Neue Sichtweisen der Gaming-Kultur

debatte
23.03.2006

Computerspiele sind immer wieder Thema hitziger Debatten: Während Gegner oft die Gewalt kritisieren, betonen Befürworter den psychischen Nutzen. Die Tagung "Clash of Realities - Computerspiele und soziale Wirklichkeit" in Köln soll Gaming in einem neuen Licht präsentieren.

Computerspiele begeistern seit über 40 Jahren Jung und Alt. Ursprünglich als Studentenprojekt am MIT entwickelt, ist Gaming mittlerweile zu einem wichtigen Zweig der Unterhaltungsindustrie geworden.

Doch die Videospiele geraten immer wieder unter Beschuss, vor allem das Thema Gewalt in Spielen und deren Auswirkung auf Jugendliche erregt die Gemüter.

Der vermuteten Kausalität zwischen Videospielen und gewalttätigen Jugendlichen stehen allerdings auch reihenweise Studien gegenüber, die ein völlig anderes Bild der Gamer-Kultur zeichnen.

Gegen pauschale Verurteilungen

Die Fachhochschule Köln will dieser Diskussion gemeinsam mit dem weltgrößten Videospiele-Hersteller Electronic Arts neue Impulse geben. Auf der Fachtagung "Clash of Realities - Computerspiele und soziale Wirklichkeit" soll die Aufmerksamkeit bis Ende der Woche auch auf die Potenziale der Spiele gerichtet werden.

In der öffentlichen Diskussion würden Computerspiele laut den Veranstaltern meist zu Unrecht pauschal kritisiert.

Diese einseitige Betrachtung hat wohl auch mit einer fehlenden Kenntnis der Computerspiele-Kultur zu tun. Schließlich besteht das Gaming-Universum nicht nur aus Kriegs- und Ballerspielen, gerade die neue Generation von Online-Games setzt immer mehr auf soziale Interaktion und Sportsgeist.

Forscher aus aller Welt

Bis Freitag werden in der Kölner Fachhochschule Forscher aus Dänemark, den Niederlanden, der Schweiz, Spanien, den USA und Deutschland referieren und diskutieren. Themen sind unter anderem "informelle Bildungsprozesse", die Faszination jugendlicher Spieler, Online-Spiele und schulbezogene Einflüsse von Computerspielen.

Mehr Akzeptanz

In der Bevölkerung gibt es nach Einschätzung von Winfried Kaminski, Professor am Institut für Medienforschung und Medienpädagogik der Kölner FH, eine deutlich größere Akzeptanz für Computerspiele, als es die Kritik in den Medien vermuten lässt.

Generell sei das Interesse an Online-Spielen "exorbitant", so Kaminski. Vor allem die Kombination von vielschichtigem Spielgeschehen und sozialen Ereignissen fasziniere die Spieler.

Spieler werden erwachsen

Das Klischee vom soziopathischen Teenager, der sich tagelang in seinem Zimmer einschließt und Ego-Shooter spielt, mag zwar in wenigen Fällen stimmen, wurde aber bereits in zahlreichen Studien widerlegt.

Viele Spielefans sind inzwischen erwachsen geworden. Der große Erfolg etwa des Online-Rollenspiels "Die Sims" habe gezeigt, dass die Spieler längst nicht mehr nur männlich und jung sind.

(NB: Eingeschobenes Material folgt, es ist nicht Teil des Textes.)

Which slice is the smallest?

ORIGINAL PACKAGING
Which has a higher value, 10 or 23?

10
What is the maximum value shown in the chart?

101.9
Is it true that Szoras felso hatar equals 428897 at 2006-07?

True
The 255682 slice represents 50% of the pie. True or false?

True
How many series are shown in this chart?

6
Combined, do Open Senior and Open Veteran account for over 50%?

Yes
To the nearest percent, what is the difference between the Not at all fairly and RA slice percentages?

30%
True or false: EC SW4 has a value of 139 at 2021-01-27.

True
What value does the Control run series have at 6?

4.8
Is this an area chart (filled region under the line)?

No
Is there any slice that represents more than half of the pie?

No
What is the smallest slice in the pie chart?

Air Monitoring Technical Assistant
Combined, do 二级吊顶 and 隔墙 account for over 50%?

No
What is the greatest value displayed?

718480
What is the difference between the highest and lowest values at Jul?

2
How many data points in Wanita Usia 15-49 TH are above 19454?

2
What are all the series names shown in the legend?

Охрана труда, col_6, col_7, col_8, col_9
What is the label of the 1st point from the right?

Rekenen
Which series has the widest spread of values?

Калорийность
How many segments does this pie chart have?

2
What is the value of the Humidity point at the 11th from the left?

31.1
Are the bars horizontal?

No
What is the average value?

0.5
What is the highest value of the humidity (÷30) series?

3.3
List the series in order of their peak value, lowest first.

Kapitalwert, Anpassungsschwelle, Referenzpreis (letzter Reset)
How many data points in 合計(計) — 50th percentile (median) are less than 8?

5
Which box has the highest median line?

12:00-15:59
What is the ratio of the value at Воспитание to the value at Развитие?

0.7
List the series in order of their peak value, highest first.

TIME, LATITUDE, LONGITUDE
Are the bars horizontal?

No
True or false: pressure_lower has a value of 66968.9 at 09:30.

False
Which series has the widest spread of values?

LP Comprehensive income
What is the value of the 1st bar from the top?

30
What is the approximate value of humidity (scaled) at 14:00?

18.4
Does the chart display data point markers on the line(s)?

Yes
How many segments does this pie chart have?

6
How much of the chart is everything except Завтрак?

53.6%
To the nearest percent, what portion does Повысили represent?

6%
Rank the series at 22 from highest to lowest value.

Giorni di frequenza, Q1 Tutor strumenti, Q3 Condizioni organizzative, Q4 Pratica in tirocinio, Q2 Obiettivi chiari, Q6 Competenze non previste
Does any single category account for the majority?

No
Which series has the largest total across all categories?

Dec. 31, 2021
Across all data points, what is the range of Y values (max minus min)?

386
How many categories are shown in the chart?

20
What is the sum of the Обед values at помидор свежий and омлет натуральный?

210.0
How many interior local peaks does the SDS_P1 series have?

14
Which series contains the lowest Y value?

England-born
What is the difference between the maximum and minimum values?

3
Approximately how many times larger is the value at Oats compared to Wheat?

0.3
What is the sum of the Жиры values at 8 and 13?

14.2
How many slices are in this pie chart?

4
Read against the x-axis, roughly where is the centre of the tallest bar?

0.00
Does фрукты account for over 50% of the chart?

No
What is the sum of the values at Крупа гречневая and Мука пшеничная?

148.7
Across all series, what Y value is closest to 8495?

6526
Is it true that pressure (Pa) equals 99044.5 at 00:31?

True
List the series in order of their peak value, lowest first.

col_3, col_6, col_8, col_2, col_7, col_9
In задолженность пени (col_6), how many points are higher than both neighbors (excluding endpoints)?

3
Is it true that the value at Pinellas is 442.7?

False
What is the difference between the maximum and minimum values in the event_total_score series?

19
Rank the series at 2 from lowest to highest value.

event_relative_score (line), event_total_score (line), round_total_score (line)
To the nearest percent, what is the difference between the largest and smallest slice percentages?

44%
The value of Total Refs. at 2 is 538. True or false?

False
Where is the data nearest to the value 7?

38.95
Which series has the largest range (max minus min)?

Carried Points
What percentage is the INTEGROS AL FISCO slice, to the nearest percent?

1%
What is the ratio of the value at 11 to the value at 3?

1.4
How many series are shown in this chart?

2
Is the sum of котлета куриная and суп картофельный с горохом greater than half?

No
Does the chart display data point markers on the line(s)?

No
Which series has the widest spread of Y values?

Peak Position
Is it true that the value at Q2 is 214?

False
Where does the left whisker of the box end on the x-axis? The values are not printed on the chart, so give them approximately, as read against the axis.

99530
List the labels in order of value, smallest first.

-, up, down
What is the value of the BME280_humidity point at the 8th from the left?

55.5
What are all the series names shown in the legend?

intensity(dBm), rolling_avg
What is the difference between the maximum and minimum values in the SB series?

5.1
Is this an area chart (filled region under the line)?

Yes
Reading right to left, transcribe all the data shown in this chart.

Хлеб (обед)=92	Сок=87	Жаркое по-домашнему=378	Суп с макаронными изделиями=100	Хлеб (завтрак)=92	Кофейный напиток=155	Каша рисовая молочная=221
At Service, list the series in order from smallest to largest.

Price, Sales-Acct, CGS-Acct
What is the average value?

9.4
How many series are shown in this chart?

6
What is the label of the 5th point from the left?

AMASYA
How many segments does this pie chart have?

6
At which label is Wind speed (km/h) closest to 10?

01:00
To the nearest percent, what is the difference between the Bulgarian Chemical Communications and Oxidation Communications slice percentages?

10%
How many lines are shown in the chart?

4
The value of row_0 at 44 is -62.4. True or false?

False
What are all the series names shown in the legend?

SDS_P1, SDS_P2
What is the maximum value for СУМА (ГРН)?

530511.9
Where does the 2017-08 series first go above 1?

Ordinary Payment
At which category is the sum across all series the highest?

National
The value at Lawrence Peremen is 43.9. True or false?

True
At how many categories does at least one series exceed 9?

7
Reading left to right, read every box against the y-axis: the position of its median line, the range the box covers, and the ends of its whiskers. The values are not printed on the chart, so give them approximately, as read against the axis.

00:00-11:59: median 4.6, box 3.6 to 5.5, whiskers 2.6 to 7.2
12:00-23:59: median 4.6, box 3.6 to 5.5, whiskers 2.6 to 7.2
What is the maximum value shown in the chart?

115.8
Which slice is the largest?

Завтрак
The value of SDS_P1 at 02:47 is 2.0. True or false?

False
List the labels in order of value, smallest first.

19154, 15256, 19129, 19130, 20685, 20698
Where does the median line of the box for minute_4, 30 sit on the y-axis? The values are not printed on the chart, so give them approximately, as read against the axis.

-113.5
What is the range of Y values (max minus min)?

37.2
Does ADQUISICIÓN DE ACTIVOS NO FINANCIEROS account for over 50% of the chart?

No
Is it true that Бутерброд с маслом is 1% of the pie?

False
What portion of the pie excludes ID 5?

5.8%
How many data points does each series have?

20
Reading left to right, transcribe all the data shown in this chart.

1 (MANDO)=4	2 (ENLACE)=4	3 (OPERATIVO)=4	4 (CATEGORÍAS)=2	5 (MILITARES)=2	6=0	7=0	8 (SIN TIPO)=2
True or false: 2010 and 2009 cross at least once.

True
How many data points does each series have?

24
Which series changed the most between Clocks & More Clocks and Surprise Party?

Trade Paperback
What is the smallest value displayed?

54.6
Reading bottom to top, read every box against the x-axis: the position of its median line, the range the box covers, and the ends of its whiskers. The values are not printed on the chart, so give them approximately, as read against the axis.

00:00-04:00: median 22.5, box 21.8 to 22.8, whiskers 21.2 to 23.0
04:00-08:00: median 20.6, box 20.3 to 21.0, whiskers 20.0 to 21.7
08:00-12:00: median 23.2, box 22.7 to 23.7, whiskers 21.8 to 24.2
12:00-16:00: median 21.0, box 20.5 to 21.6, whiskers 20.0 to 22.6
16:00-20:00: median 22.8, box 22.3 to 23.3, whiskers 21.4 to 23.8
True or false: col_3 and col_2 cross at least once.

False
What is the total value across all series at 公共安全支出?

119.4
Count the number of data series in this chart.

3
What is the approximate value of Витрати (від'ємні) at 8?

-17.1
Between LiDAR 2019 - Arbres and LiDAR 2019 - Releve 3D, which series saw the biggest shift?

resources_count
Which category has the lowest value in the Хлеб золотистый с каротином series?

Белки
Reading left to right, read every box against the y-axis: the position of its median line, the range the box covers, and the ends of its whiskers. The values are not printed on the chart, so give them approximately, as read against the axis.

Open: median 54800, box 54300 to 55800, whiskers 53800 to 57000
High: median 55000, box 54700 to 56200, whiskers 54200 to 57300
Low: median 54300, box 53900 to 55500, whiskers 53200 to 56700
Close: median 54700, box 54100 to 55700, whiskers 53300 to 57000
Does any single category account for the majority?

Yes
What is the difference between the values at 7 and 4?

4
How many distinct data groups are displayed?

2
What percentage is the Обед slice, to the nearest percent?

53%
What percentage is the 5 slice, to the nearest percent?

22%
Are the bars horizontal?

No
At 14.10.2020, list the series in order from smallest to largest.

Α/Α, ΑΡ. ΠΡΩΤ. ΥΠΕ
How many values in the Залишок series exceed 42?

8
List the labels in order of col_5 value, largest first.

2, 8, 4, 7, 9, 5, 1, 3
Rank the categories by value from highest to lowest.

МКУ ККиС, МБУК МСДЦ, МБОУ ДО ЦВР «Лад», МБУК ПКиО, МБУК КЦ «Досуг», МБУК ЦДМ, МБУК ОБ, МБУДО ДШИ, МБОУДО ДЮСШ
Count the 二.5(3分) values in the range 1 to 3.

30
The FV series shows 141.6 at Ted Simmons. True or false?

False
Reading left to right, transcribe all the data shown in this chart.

Auch Frauen werden als Zielgruppe für Computerspiele immer interessanter, was sich auch in der Spielentwicklung niederschlägt.

Mehr und mehr werden Games auch zu Therapiezwecken eingesetzt.

Jüngst wurden sogar Senioren als Zielgruppe entdeckt, die nicht nur Zeit haben, sondern mit Logik- und Merkspielen auch gegen Alterserscheinungen ankämpfen sollen.

Deutschland denkt an Verbot

Die kontroverse Diskussion über Gewalt in Games hat in Deutschland derzeit neue Aktualität bekommen, seitdem bekannt wurde, dass die große Koalition gewisse Spiele verbieten will.

"Für meinen Geschmack müsste es auch keine Kriegsspiele geben", so die Meinung von Kaminski. "Aber wenn mir einzelne Filme nicht gefallen, kann ich auch nicht die gesamte Filmwirtschaft verdammen."